Segment Start: INFORMATION PROVIDED

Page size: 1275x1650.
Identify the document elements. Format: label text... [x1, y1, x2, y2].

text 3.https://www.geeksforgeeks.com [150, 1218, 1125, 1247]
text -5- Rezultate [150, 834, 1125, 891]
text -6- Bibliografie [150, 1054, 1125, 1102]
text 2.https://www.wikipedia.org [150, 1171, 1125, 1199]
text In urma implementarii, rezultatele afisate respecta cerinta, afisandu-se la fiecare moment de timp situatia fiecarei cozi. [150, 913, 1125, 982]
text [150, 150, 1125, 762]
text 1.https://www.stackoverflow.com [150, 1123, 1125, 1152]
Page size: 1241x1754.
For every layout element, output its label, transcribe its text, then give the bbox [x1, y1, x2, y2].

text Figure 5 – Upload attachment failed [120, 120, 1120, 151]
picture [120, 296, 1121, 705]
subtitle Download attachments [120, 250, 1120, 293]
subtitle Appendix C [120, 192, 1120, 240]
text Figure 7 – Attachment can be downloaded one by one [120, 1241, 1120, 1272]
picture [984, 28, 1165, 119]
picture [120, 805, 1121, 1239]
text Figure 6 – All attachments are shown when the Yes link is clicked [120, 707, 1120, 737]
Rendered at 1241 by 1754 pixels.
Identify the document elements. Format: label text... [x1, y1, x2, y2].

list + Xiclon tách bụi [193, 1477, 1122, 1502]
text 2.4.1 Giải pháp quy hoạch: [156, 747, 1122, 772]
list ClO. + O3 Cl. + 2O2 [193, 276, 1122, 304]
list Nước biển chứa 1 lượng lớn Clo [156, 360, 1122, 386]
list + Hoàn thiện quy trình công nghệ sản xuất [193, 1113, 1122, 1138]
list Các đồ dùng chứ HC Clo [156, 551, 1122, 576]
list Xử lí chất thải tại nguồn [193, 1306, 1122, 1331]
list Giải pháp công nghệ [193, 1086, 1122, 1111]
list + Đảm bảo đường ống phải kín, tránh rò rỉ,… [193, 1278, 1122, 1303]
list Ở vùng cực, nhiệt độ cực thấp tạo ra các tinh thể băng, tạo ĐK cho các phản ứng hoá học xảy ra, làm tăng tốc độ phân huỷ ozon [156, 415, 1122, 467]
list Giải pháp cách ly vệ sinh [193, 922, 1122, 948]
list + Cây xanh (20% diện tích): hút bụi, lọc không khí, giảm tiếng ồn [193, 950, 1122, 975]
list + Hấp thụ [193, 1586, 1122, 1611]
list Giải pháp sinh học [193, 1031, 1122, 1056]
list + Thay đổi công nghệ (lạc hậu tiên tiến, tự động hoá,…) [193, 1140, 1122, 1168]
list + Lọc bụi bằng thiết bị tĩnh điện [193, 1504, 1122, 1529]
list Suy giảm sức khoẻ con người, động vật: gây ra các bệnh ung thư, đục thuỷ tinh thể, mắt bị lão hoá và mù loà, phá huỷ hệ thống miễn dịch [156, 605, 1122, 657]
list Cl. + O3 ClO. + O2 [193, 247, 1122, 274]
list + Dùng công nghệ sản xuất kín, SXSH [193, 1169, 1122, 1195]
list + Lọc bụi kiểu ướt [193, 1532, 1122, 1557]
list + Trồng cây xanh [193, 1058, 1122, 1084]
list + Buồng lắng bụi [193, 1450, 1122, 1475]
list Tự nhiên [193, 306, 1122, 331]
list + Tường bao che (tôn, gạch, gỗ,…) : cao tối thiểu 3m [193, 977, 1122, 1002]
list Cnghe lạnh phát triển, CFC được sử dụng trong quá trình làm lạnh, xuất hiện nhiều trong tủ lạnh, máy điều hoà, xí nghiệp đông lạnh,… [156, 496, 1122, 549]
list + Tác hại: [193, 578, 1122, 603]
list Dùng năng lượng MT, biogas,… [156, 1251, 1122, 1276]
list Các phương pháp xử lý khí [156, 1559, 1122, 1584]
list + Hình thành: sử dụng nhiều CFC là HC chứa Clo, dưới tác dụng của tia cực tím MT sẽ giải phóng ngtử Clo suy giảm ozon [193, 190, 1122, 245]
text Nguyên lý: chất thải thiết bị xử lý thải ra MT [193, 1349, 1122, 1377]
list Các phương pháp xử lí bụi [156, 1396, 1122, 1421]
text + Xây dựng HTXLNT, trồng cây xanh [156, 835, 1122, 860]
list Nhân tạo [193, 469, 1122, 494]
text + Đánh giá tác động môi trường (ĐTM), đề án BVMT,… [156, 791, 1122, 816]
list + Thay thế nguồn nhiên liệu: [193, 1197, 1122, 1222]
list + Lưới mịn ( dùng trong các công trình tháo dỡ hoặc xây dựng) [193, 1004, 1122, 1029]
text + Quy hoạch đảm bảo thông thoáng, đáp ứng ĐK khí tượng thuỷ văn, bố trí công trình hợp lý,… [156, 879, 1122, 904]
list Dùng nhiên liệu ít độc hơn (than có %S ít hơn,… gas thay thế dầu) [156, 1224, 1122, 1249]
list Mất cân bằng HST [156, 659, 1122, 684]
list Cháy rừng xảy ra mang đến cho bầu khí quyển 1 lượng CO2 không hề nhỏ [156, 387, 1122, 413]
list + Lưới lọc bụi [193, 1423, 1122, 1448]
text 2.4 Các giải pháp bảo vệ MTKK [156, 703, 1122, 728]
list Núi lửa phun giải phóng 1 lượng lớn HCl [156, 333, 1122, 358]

Segment End: INFORMATION PROVIDED

▶ PROBLEM
A word-for-word repetition of the listing above is required.

▶ TASK RESULT
Page size: 1275x1650.
Identify the document elements. Format: label text... [x1, y1, x2, y2].

text 3.https://www.geeksforgeeks.com [150, 1218, 1125, 1247]
text -5- Rezultate [150, 834, 1125, 891]
text -6- Bibliografie [150, 1054, 1125, 1102]
text 2.https://www.wikipedia.org [150, 1171, 1125, 1199]
text In urma implementarii, rezultatele afisate respecta cerinta, afisandu-se la fiecare moment de timp situatia fiecarei cozi. [150, 913, 1125, 982]
text [150, 150, 1125, 762]
text 1.https://www.stackoverflow.com [150, 1123, 1125, 1152]
Page size: 1241x1754.
For every layout element, output its label, transcribe its text, then give the bbox [x1, y1, x2, y2].

text Figure 5 – Upload attachment failed [120, 120, 1120, 151]
picture [120, 296, 1121, 705]
subtitle Download attachments [120, 250, 1120, 293]
subtitle Appendix C [120, 192, 1120, 240]
text Figure 7 – Attachment can be downloaded one by one [120, 1241, 1120, 1272]
picture [984, 28, 1165, 119]
picture [120, 805, 1121, 1239]
text Figure 6 – All attachments are shown when the Yes link is clicked [120, 707, 1120, 737]
Rendered at 1241 by 1754 pixels.
Identify the document elements. Format: label text... [x1, y1, x2, y2].

list + Xiclon tách bụi [193, 1477, 1122, 1502]
text 2.4.1 Giải pháp quy hoạch: [156, 747, 1122, 772]
list ClO. + O3 Cl. + 2O2 [193, 276, 1122, 304]
list Nước biển chứa 1 lượng lớn Clo [156, 360, 1122, 386]
list + Hoàn thiện quy trình công nghệ sản xuất [193, 1113, 1122, 1138]
list Các đồ dùng chứ HC Clo [156, 551, 1122, 576]
list Xử lí chất thải tại nguồn [193, 1306, 1122, 1331]
list Giải pháp công nghệ [193, 1086, 1122, 1111]
list + Đảm bảo đường ống phải kín, tránh rò rỉ,… [193, 1278, 1122, 1303]
list Ở vùng cực, nhiệt độ cực thấp tạo ra các tinh thể băng, tạo ĐK cho các phản ứng hoá học xảy ra, làm tăng tốc độ phân huỷ ozon [156, 415, 1122, 467]
list Giải pháp cách ly vệ sinh [193, 922, 1122, 948]
list + Cây xanh (20% diện tích): hút bụi, lọc không khí, giảm tiếng ồn [193, 950, 1122, 975]
list + Hấp thụ [193, 1586, 1122, 1611]
list Giải pháp sinh học [193, 1031, 1122, 1056]
list + Thay đổi công nghệ (lạc hậu tiên tiến, tự động hoá,…) [193, 1140, 1122, 1168]
list + Lọc bụi bằng thiết bị tĩnh điện [193, 1504, 1122, 1529]
list Suy giảm sức khoẻ con người, động vật: gây ra các bệnh ung thư, đục thuỷ tinh thể, mắt bị lão hoá và mù loà, phá huỷ hệ thống miễn dịch [156, 605, 1122, 657]
list Cl. + O3 ClO. + O2 [193, 247, 1122, 274]
list + Dùng công nghệ sản xuất kín, SXSH [193, 1169, 1122, 1195]
list + Lọc bụi kiểu ướt [193, 1532, 1122, 1557]
list + Trồng cây xanh [193, 1058, 1122, 1084]
list + Buồng lắng bụi [193, 1450, 1122, 1475]
list Tự nhiên [193, 306, 1122, 331]
list + Tường bao che (tôn, gạch, gỗ,…) : cao tối thiểu 3m [193, 977, 1122, 1002]
list Cnghe lạnh phát triển, CFC được sử dụng trong quá trình làm lạnh, xuất hiện nhiều trong tủ lạnh, máy điều hoà, xí nghiệp đông lạnh,… [156, 496, 1122, 549]
list + Tác hại: [193, 578, 1122, 603]
list Dùng năng lượng MT, biogas,… [156, 1251, 1122, 1276]
list Các phương pháp xử lý khí [156, 1559, 1122, 1584]
list + Hình thành: sử dụng nhiều CFC là HC chứa Clo, dưới tác dụng của tia cực tím MT sẽ giải phóng ngtử Clo suy giảm ozon [193, 190, 1122, 245]
text Nguyên lý: chất thải thiết bị xử lý thải ra MT [193, 1349, 1122, 1377]
list Các phương pháp xử lí bụi [156, 1396, 1122, 1421]
text + Xây dựng HTXLNT, trồng cây xanh [156, 835, 1122, 860]
list Nhân tạo [193, 469, 1122, 494]
text + Đánh giá tác động môi trường (ĐTM), đề án BVMT,… [156, 791, 1122, 816]
list + Thay thế nguồn nhiên liệu: [193, 1197, 1122, 1222]
list + Lưới mịn ( dùng trong các công trình tháo dỡ hoặc xây dựng) [193, 1004, 1122, 1029]
text + Quy hoạch đảm bảo thông thoáng, đáp ứng ĐK khí tượng thuỷ văn, bố trí công trình hợp lý,… [156, 879, 1122, 904]
list Dùng nhiên liệu ít độc hơn (than có %S ít hơn,… gas thay thế dầu) [156, 1224, 1122, 1249]
list Mất cân bằng HST [156, 659, 1122, 684]
list Cháy rừng xảy ra mang đến cho bầu khí quyển 1 lượng CO2 không hề nhỏ [156, 387, 1122, 413]
list + Lưới lọc bụi [193, 1423, 1122, 1448]
text 2.4 Các giải pháp bảo vệ MTKK [156, 703, 1122, 728]
list Núi lửa phun giải phóng 1 lượng lớn HCl [156, 333, 1122, 358]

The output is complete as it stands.